Así fue naciendo la que se llamaría teoría de la argumentación jurídica
En la aplicación de las normas hay ineludible discrecionalidad, pero se quería diferenciar entre un uso razonable y la degeneración de la misma en arbitrariedad incontrolada. A la lógica se le reconoció su sitio, subordinado, pero insoslayable. Y se nos hizo ver que cuando el jurista razona, emplea los criterios de la racionalidad ordinaria, la misma con que a diario hablamos y nos entendemos, esa racionalidad con la que unos con otros argumentamos para convencernos. No es posible demostrar cuál es el juicio verdadero si de optar entre alternativas prácticas se trata, pero cabe descartar algunas elecciones por irrazonables, por mal fundamentadas, por engañosas o insuficientemente justificadas.
Pero la teoría de la argumentación jurídica se fundió y confundió con el viejo ideal del racionalismo pleno y se quiso demostrativa. Se trata ya de argumentar para descubrir y fundar la única decisión correcta para cada caso; o casi. Las reglas del correcto argumentar cubren el espacio que dejaba libre la lógica. La racionalidad de las decisiones no es lógica, es argumentativa, mas las reglas del recto argumentar se revisten de la contundencia demostrativa de la lógica abandonada.
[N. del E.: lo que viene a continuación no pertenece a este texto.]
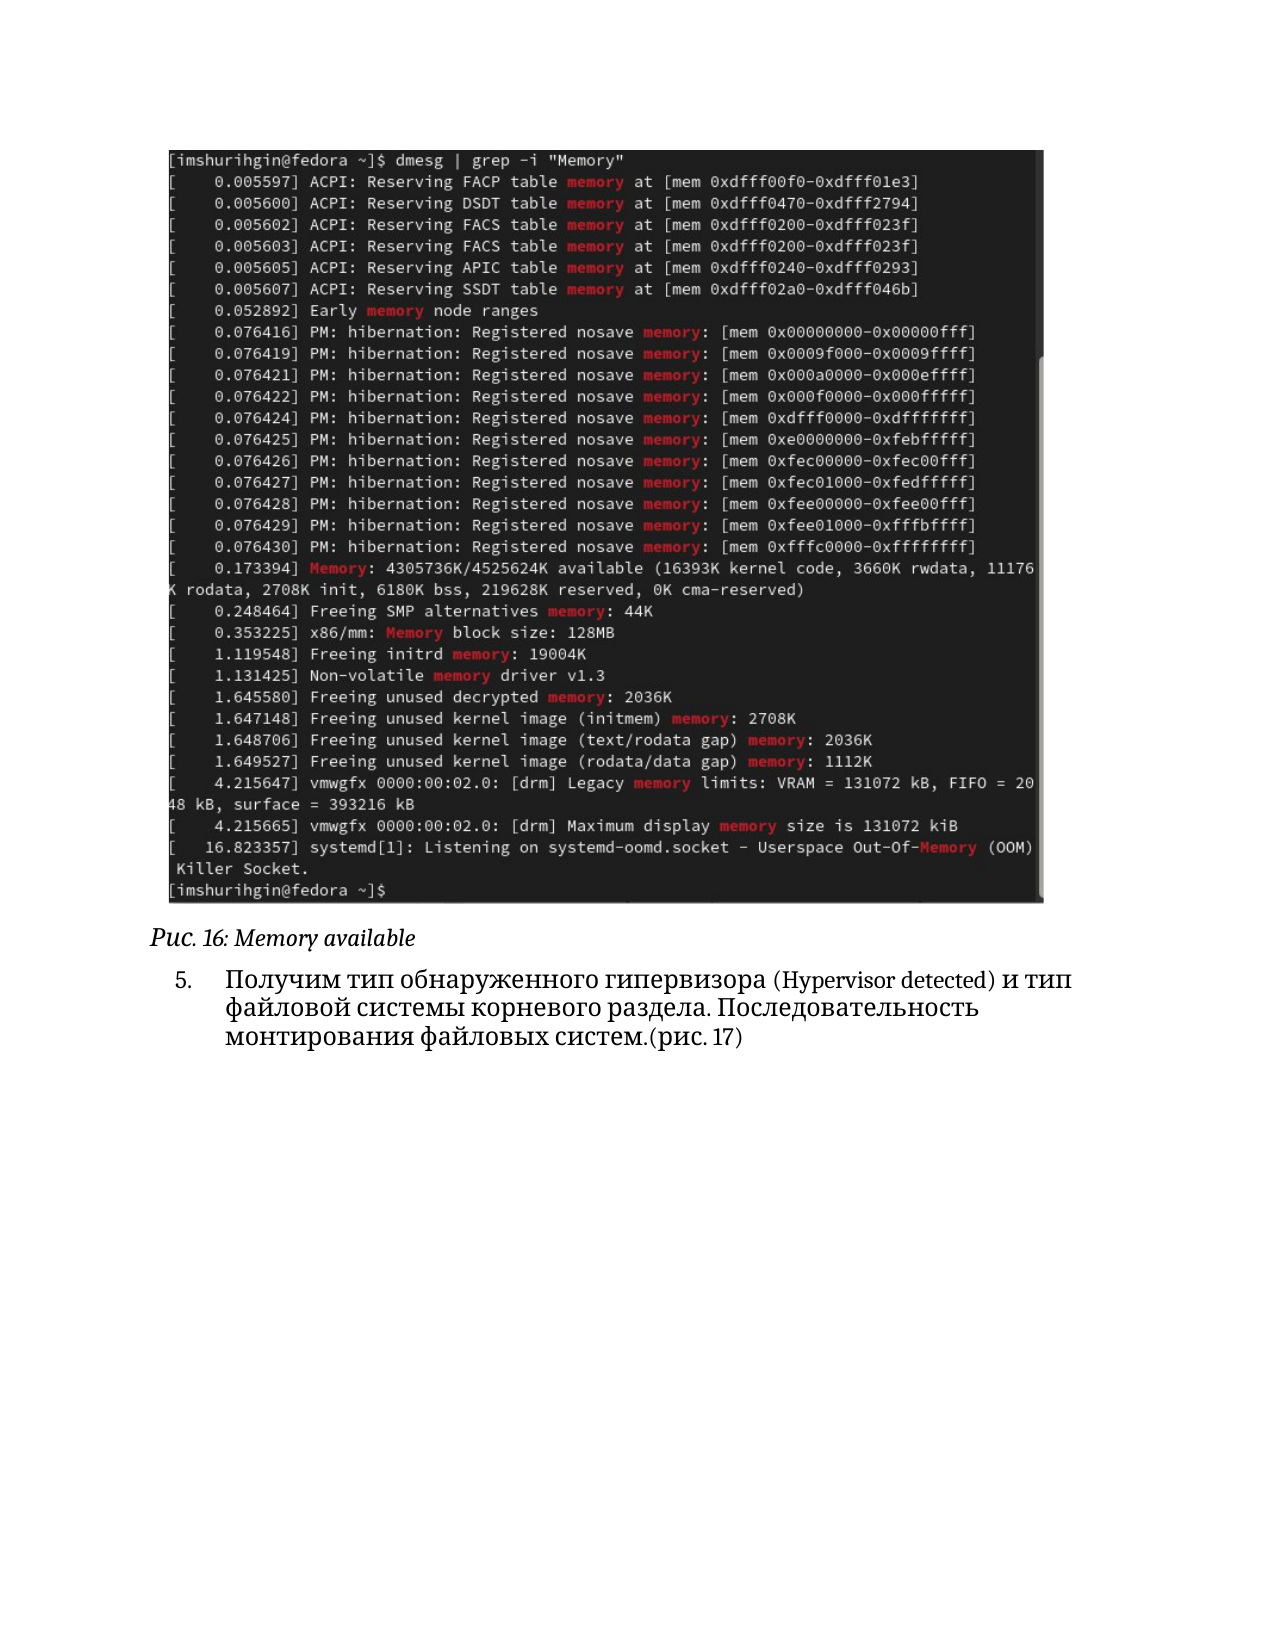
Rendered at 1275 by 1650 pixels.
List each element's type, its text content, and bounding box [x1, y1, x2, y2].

picture [168, 150, 1044, 904]
text Рис. 16: Memory available [150, 924, 1125, 953]
list Получим тип обнаруженного гипервизора (Hypervisor detected) и тип файловой системы корневого раздела. Последовательность монтирования файловых систем.(рис. 17) [175, 966, 1125, 1052]
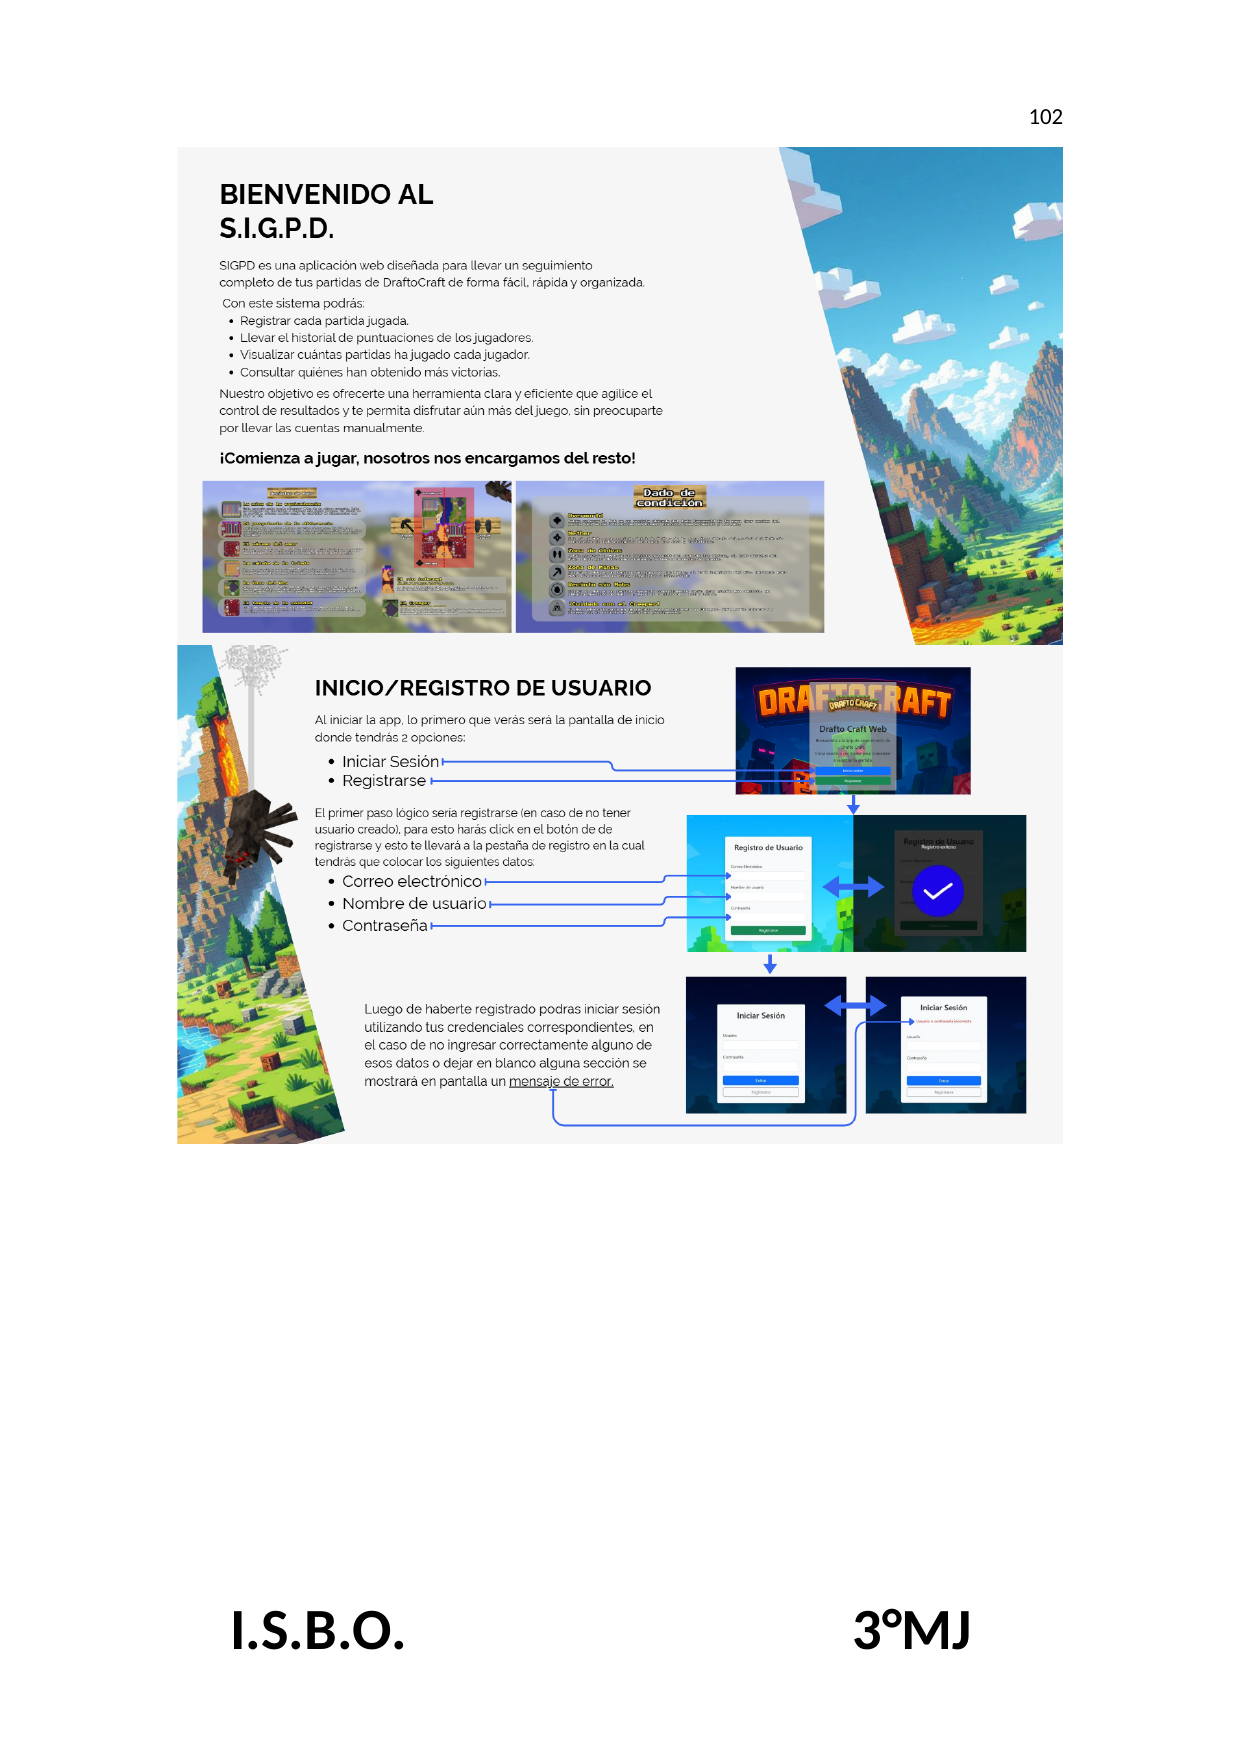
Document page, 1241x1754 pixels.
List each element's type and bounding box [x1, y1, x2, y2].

picture [177, 147, 1063, 1144]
Donde antes se concluía con verdad formal, ahora se pesa con casi física precisión.
La teoría del Derecho se aleja de la política y pone entre paréntesis la metodología analítica. La técnica conceptual y el rigor sistemático dejan paso a una nueva apoteosis de la razón sustancial como razón jurídica práctica. Por muy especial que sea el razonamiento jurídico, es un caso especial de razonamiento práctico general. Eso se dice. A fin de cuentas, regresamos al viejo tópico de que el Derecho está al servicio de la justicia y de que la justicia es la esencia del Derecho. Una justicia objetiva, verdadera, por supuesto. Con buena conciencia. El profesor vuelve a ser profeta y oráculo, guardián de las verdades objetivas y comunes que nada más que él, con su método, descubre.